Savaş gemileri devletin egemenlik kudretini temsil ettiğinden mutlak dokunulmazlığa sahiptirler. Tabi ki bu gemilere kıyı devletinin karasularındaki düzenine uymamak yetkisi vermez.
Savaş gemisi de kıyı devleti kendisine zararsız geçiş hakkı tanıdığı durumda aynen ticaret gemileri gibi kıyı devletinin hukuk mevzuatına uymakla yükümlüdür.
Savaş gemisinin kıyı devletinin geçişle ilgili kanunlarına ve düzenlemelerine uymaması ve uyması için kendisine ulaşan bir talebi umursamaması halinde kıyı devleti bu savaş gemisinin derhal karasularını terk etmesini isteyebilir.
Ticaret gemilerinden farklı olarak savaş gemilerinin sahip oldukları dokunulmazlık ilkesinin bir sonucu olarak kıyı devletinin yargı yetkisine tabi kılınmamışlardır.
Savaş gemisi üzerinde tek yetkili devlet bayrak devletidir.
Savaş gemisinin sebep olduğu zarar sebebiyle bayrak devletinin sorumluluğu: bayrak devleti, savaş gemisinin kıyı devletinin geçişle ilgili kanunlarına ve düzenlemelerine veya sözleşmenin hükümlerine veya uluslar arası hukukun diğer kurallarına riayet etmemesi sebebiyle ortaya çıkan herhangi bir kayıp veya zararın sorumluluğunu taşıyacaktır.

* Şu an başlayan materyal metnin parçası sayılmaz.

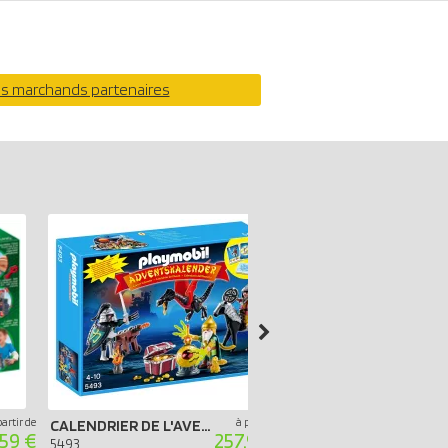
os marchands partenaires
partir de
à partir de
CALENDRIER DE L'AVENT - TRÉSOR ROYAL DU DRAGON ASIATIQUE
59 €
257.99 €
5482
5493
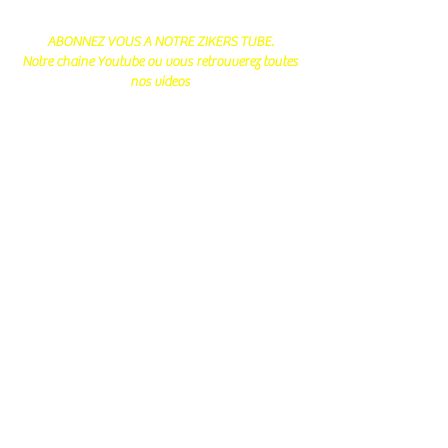
ABONNEZ VOUS A NOTRE ZIKERS TUBE.
Notre chaine Youtube ou vous retrouverez toutes
nos videos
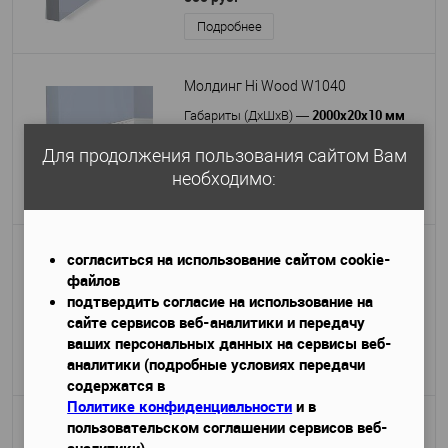
Подробнее
Молдинг Hi Wood W1040
2000х20х10 мм
Габариты (ДхШхВ)
—
250 руб. / м.п.
Для продолжения пользования сайтом Вам
500 руб.
необходимо:
Подробнее
согласиться на использование сайтом cookie-
Молдинг Hi Wood D15V1
файлов
2000х15х15 мм
Габариты (ДхШхВ)
—
подтвердить согласие на использование на
250 руб. / м.п.
сайте сервисов веб-аналитики и передачу
500 руб.
ваших персональных данных на сервисы веб-
аналитики (подробные условиях передачи
Подробнее
содержатся в
Политике конфиденциальности
и в
пользовательском соглашении сервисов веб-
Карниз Hi Wood A1060
аналитики)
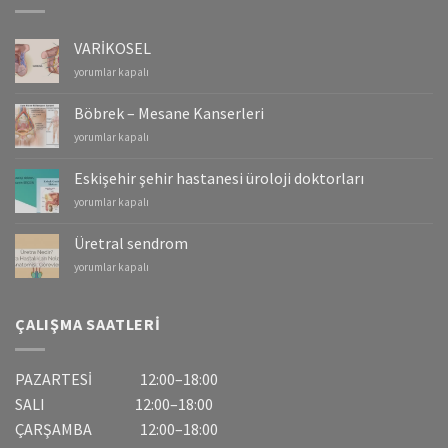
VARİKOSEL
VARİKOSEL
yorumlar kapalı
için
Böbrek – Mesane Kanserleri
Böbrek
yorumlar kapalı
–
Mesane
Eskişehir şehir hastanesi üroloji doktorları
Kanserleri
Eskişehir
yorumlar kapalı
için
şehir
hastanesi
Üretral sendrom
üroloji
Üretral
yorumlar kapalı
doktorları
sendrom
için
için
ÇALIŞMA SAATLERI
PAZARTESİ 12:00–18:00
SALI 12:00–18:00
ÇARŞAMBA 12:00–18:00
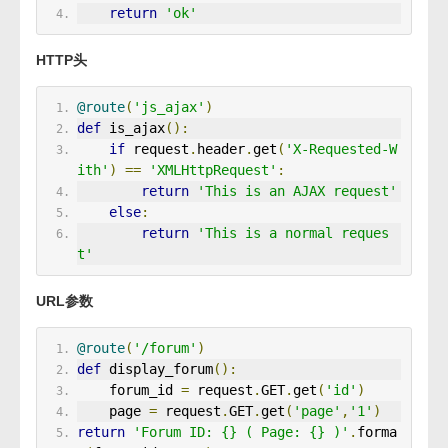
return
'ok'
HTTP头
@route
(
'js_ajax'
)
def
 is_ajax
():
if
 request
.
header
.
get
(
'X-Requested-W
ith'
)
==
'XMLHttpRequest'
:
return
'This is an AJAX request'
else
:
return
'This is a normal reques
t'
URL参数
@route
(
'/forum'
)
def
 display_forum
():
    forum_id 
=
 request
.
GET
.
get
(
'id'
)
    page 
=
 request
.
GET
.
get
(
'page'
,
'1'
)
return
'Forum ID: {} ( Page: {} )'
.
forma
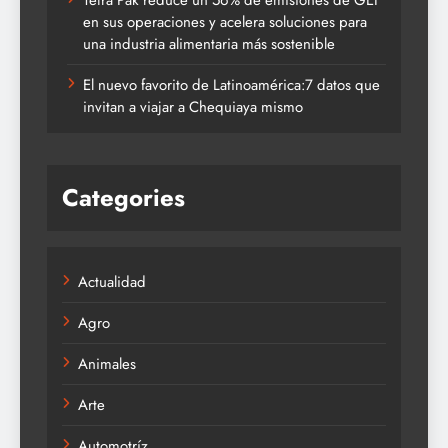
Tetra Pak reduce un 56% de emisiones de GEI
en sus operaciones y acelera soluciones para
una industria alimentaria más sostenible
El nuevo favorito de Latinoamérica:7 datos que
invitan a viajar a Chequiaya mismo
Categories
Actualidad
Agro
Animales
Arte
Automotríz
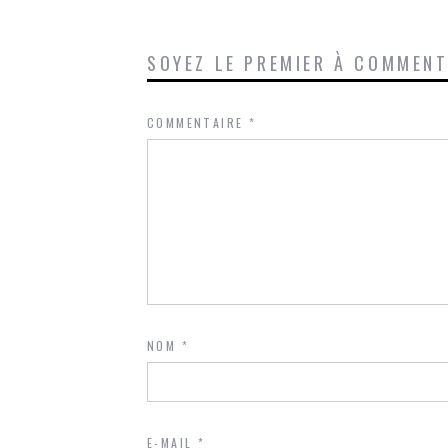
SOYEZ LE PREMIER À COMMEN
COMMENTAIRE
*
NOM
*
E-MAIL
*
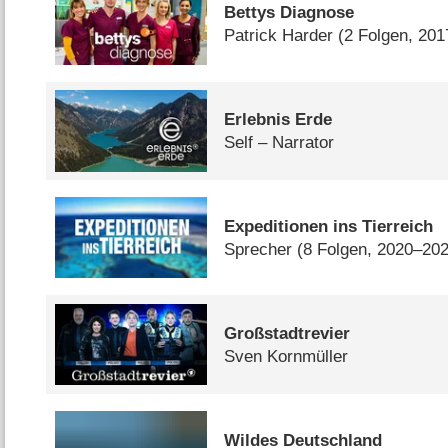
Bettys Diagnose
Patrick Harder
(2 Folgen, 20
Erlebnis Erde
Self – Narrator
Expeditionen ins Tierreich
Sprecher
(8 Folgen, 2020–20
Großstadtrevier
Sven Kornmüller
Wildes Deutschland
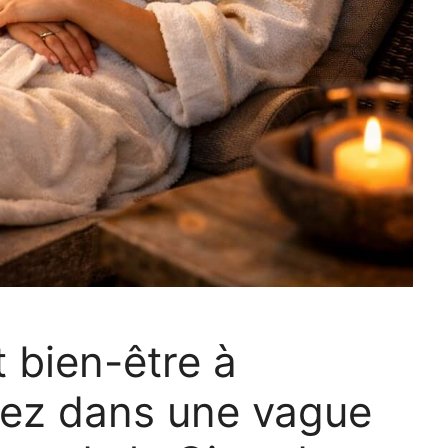
 bien-être à
gez dans une vague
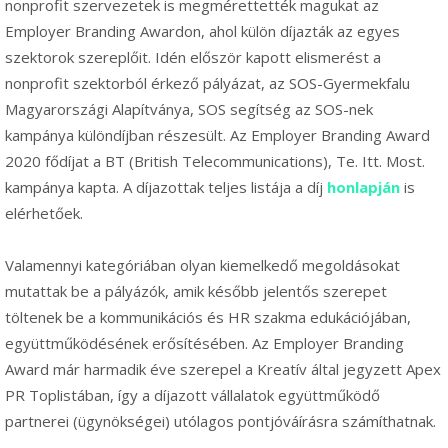
nonprofit szervezetek is megmérettették magukat az
Employer Branding Awardon, ahol külön díjazták az egyes
szektorok szereplőit. Idén először kapott elismerést a
nonprofit szektorból érkező pályázat, az SOS-Gyermekfalu
Magyarországi Alapítványa, SOS segítség az SOS-nek
kampánya különdíjban részesült. Az Employer Branding Award
2020 fődíjat a BT (British Telecommunications), Te. Itt. Most.
kampánya kapta. A díjazottak teljes listája a díj
honlapján
is
elérhetőek.
Valamennyi kategóriában olyan kiemelkedő megoldásokat
mutattak be a pályázók, amik később jelentős szerepet
töltenek be a kommunikációs és HR szakma edukációjában,
együttműködésének erősítésében. Az Employer Branding
Award már harmadik éve szerepel a Kreatív által jegyzett Apex
PR Toplistában, így a díjazott vállalatok együttműködő
partnerei (ügynökségei) utólagos pontjóváírásra számíthatnak.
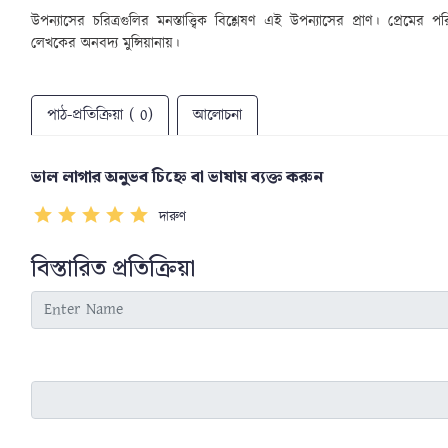
উপন্যাসের চরিত্রগুলির মনস্তাত্ত্বিক বিশ্লেষণ এই উপন্যাসের প্রাণ। প্রেমের প
লেখকের অনবদ্য মুন্সিয়ানায়।
পাঠ-প্রতিক্রিয়া ( 0)
আলোচনা
ভাল লাগার অনুভব চিহ্নে বা ভাষায় ব্যক্ত করুন
দারুণ
বিস্তারিত প্রতিক্রিয়া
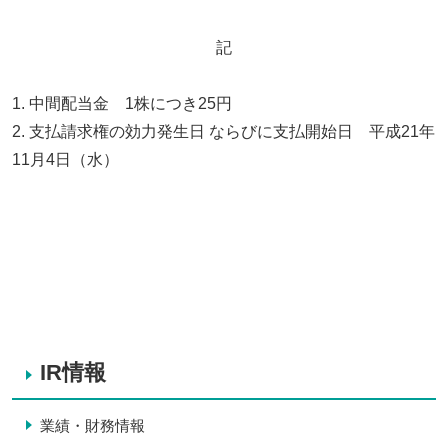
記
1. 中間配当金 1株につき25円
2. 支払請求権の効力発生日 ならびに支払開始日 平成21年
11月4日（水）
IR情報
業績・財務情報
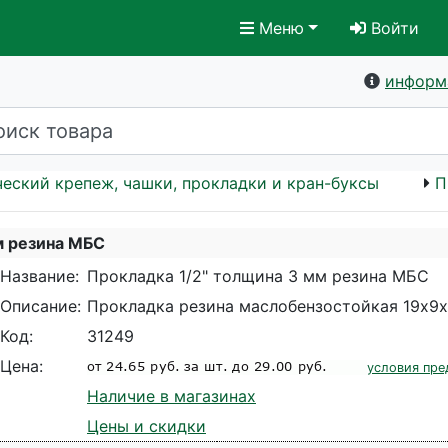
Меню
Войти
информ
еский крепеж, чашки, прокладки и кран-буксы
П
м резина МБС
Название:
Прокладка 1/2" толщина 3 мм резина МБС
Описание:
Прокладка резина маслобензостойкая 19х9х
Код:
31249
Цена:
условия пре
Наличие в магазинах
Цены и скидки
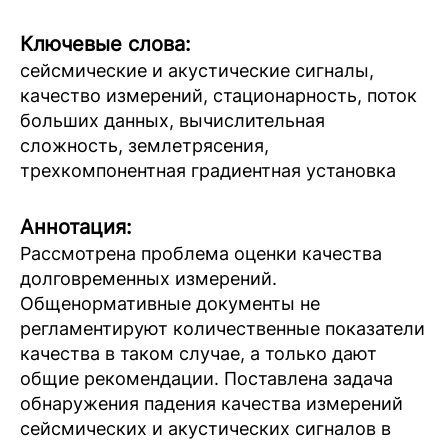
Ключевые слова:
сейсмические и акустические сигналы,
качество измерений, стационарность, поток
больших данных, вычислительная
сложность, землетрясения,
трехкомпонентная градиентная установка
Аннотация:
Рассмотрена проблема оценки качества
долговременных измерений.
Общенормативные документы не
регламентируют количественные показатели
качества в таком случае, а только дают
общие рекомендации. Поставлена задача
обнаружения падения качества измерений
сейсмических и акустических сигналов в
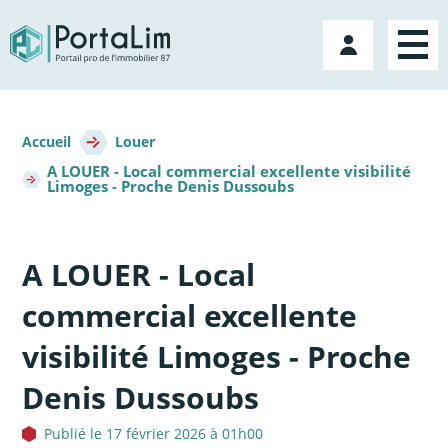
Aller
directement
Mon
au
compte
contenu
Fil
d'Ariane
Accueil
Louer
A LOUER - Local commercial excellente visibilité
Limoges - Proche Denis Dussoubs
A LOUER - Local
commercial excellente
visibilité Limoges - Proche
Denis Dussoubs
Publié le 17 février 2026 à 01h00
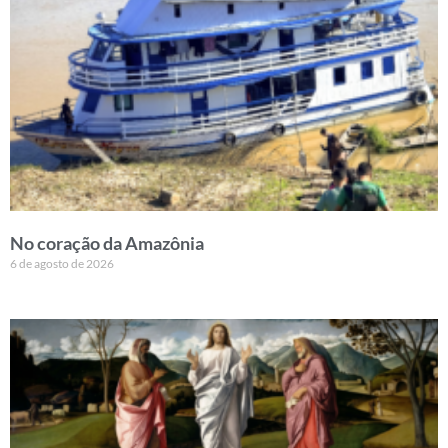
No coração da Amazônia
6 de agosto de 2026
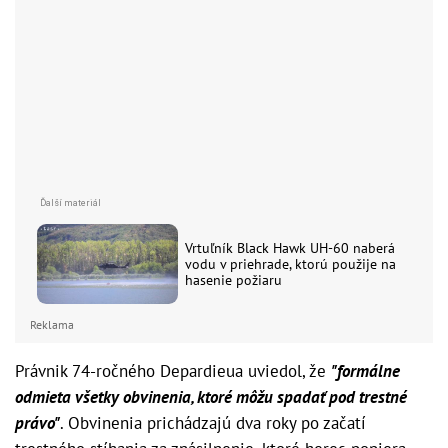
Vrtuľník Black Hawk UH-60 naberá
vodu v priehrade, ktorú použije na
hasenie požiaru
Reklama
Právnik 74-ročného Depardieua uviedol, že
"formálne
odmieta všetky obvinenia, ktoré môžu spadať pod trestné
právo"
. Obvinenia prichádzajú dva roky po začatí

Kamu hizmeti gören gemiler:
Devletin kamu hizmetlerine tahsis edilen veya fiilen kamu hizmetinde bulunan ve ticari olmayan gemiler bu kategoridedir.

Genel kamu yararı için tahsis edilen bu gemilerin savaş gemilerinin tabi olduğu hukuki rejime bağlı oldukları genelde kabul edilir. Brüksel Sözleşmesine göre bu tür gemiler herhangi bir yolla taciz, tevkif ve zapt edilemezler.
1958 Cenevre KBBS savaş gemilerine uygulanacak kuralların ticari amaçla kullanılmayan diğer devlet gemilerine de uygulanacağını öngörür.

Ticari amaçla kullanılan devlet gemileri:
Devlete ait olan gemi denizde kazanç teminine tahsis edilmişse veya böyle bir amaca tahsis edilmediği halde fiilen denizde kazanç elde etmede kullanılıyorsa ticaret gemisi sayılır.
1958 Cenevre KBBS ticari amaçla kullanılan devlet gemilerinin ticaret gemilerinin hukuki rejimine tabi olacağını öngörür. Bu düzenleme ticari amaçla kullanılan devlet gemileri üzerinde yargı yetkisinin kullanılmasını sağlayan ve dokunulmazlık ilkesini geçersiz kılan bir düzenlemedir.
1982 BMDH Sözleşmesinde de ticari amaçla kullanılan devlet gemileri yargı yetkisinin kullanılması açısından ticaret gemilerinin tabi olduğu kurallara açık bir şekilde tabi kılınmıştır.
Her iki deniz hukuku sözleşmesinde de ticari amaçla kullanılan devlet gemilerinin hukuki rejiminin ticaret gemileri ile aynı şekilde düzenlenmesi gemilere uygulanacak hukuk kurallarında geminin tahsis edildiği amacın ölçü alındığını gösteriyor.